There are two books that I read that try to define legacy code: Working Effectively with Legacy Code [affiliate link] by Michael Feathers and Software Design X-Rays [affiliate link] by Adam Tornhill. Briefly, Feathers says it’s code without tests and Tornhill adds that it’s code we didn’t write. In both cases, there’s an assumption that the code is also low quality.
To deal with the first problem, you should of course, add tests, and Feathers gives plenty of tips for how to do that. I would add that you should use a tool like diff-cover to make that happen more often. Diff-cover takes your unit test code coverage reports and filters them down so that you can see the code changed in the current branch that isn’t covered. Often, that code is inside of other functions, so covering your code will reduce the legacy code you touched.

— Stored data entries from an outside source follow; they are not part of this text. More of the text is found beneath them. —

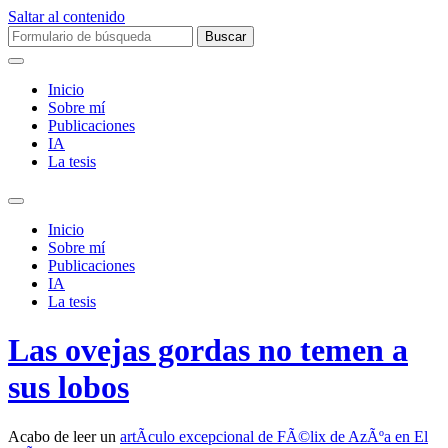
Saltar al contenido
Buscar:
Inicio
Sobre mí­
Publicaciones
IA
La tesis
Alternar
el
Inicio
campo
Sobre mí­
de
Publicaciones
búsqueda
IA
La tesis
Las ovejas gordas no temen a
sus lobos
Acabo de leer un
artÃ­culo excepcional de FÃ©lix de AzÃºa en El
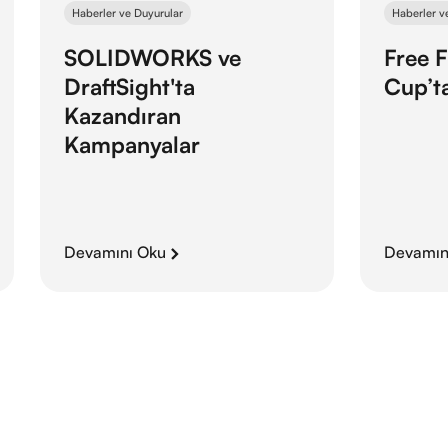
Haberler ve Duyurular
Haberler v
SOLIDWORKS ve
Free F
DraftSight'ta
Cup’ta
Kazandıran
Kampanyalar
Devamını Oku
Devamın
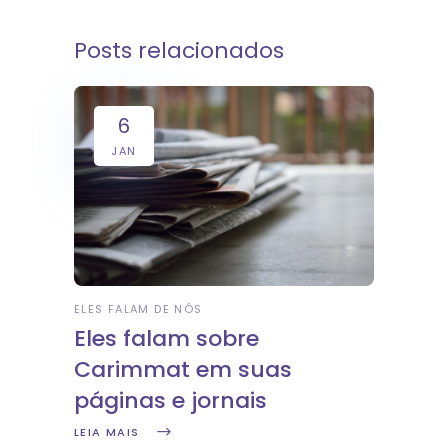
Posts relacionados
6
JAN
ELES FALAM DE NÓS
Eles falam sobre
Carimmat em suas
páginas e jornais
LEIA MAIS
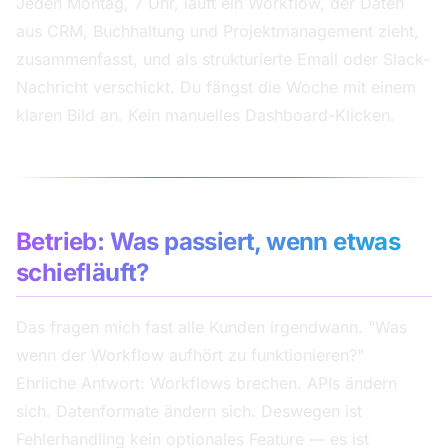
Jeden Montag, 7 Uhr, läuft ein Workflow, der Daten
aus CRM, Buchhaltung und Projektmanagement zieht,
zusammenfasst, und als strukturierte Email oder Slack-
Nachricht verschickt. Du fängst die Woche mit einem
klaren Bild an. Kein manuelles Dashboard-Klicken.
Betrieb: Was passiert, wenn etwas
schiefläuft?
Das fragen mich fast alle Kunden irgendwann. "Was
wenn der Workflow aufhört zu funktionieren?"
Ehrliche Antwort: Workflows brechen. APIs ändern
sich. Datenformate ändern sich. Deswegen ist
Fehlerhandling kein optionales Feature — es ist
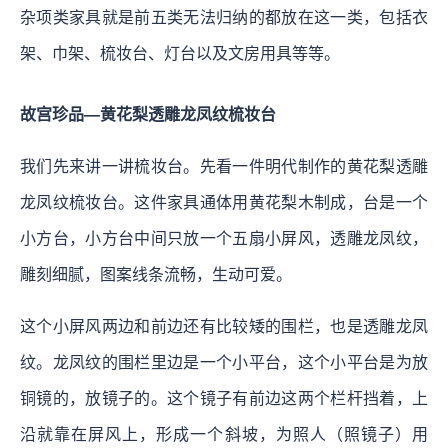
杂项类家具就是前五类无法归纳的都放在这一类，包括衣
架、巾架、梳妆台、灯台以及文房用具等等。
故宫珍品—黄花梨透雕龙凤纹梳妆台
我们先来讲一讲梳妆台。先看一件明代制作的黄花梨透雕
龙凤纹梳妆台。这件家具通体用黄花梨木制成，台是一个
小方台，小方台中间只放一个五扇小屏风，透雕龙凤纹，
雕刻细腻，图案线条流畅，生动可爱。
这个小屏风两边和前边还有比较矮的围栏，也是透雕龙凤
纹。龙凤纹的围栏里边是一个小平台，这个小平台是为放
铜镜的，放镜子的。这个镜子有前边这两个栏杆挡着，上
沿就靠在屏风上，形成一个斜坡，为照人（照镜子）用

This makes sense because once you have changed code, you really can’t say that you didn’t write it. Tornhill’s book describes software he sells that identifies legacy code using the repository history. It highlights code that no current engineer has touched. Your edit would remove that code from the list.
But, the author of the PR isn’t the only person who should be considered to know this code—the code reviewer should be counted too. If they have never seen this part of the codebase before, they should learn it enough to review the code. This is why I don’t like the idea of replacing human reviewers with AI. It has a role in reviews, but you can’t increase the number of developers that know a portion of a codebase by letting AI read it for you.
Every part of the codebase that is edited or reviewed by a new person reduces its “legacyness”. So does every test. If your gut tells you an area of the code is legacy, check the repo history and coverage. If you have a budget for dealing with engineering-led initiatives, assign a dev who hasn’t made edits to that area to write some tests.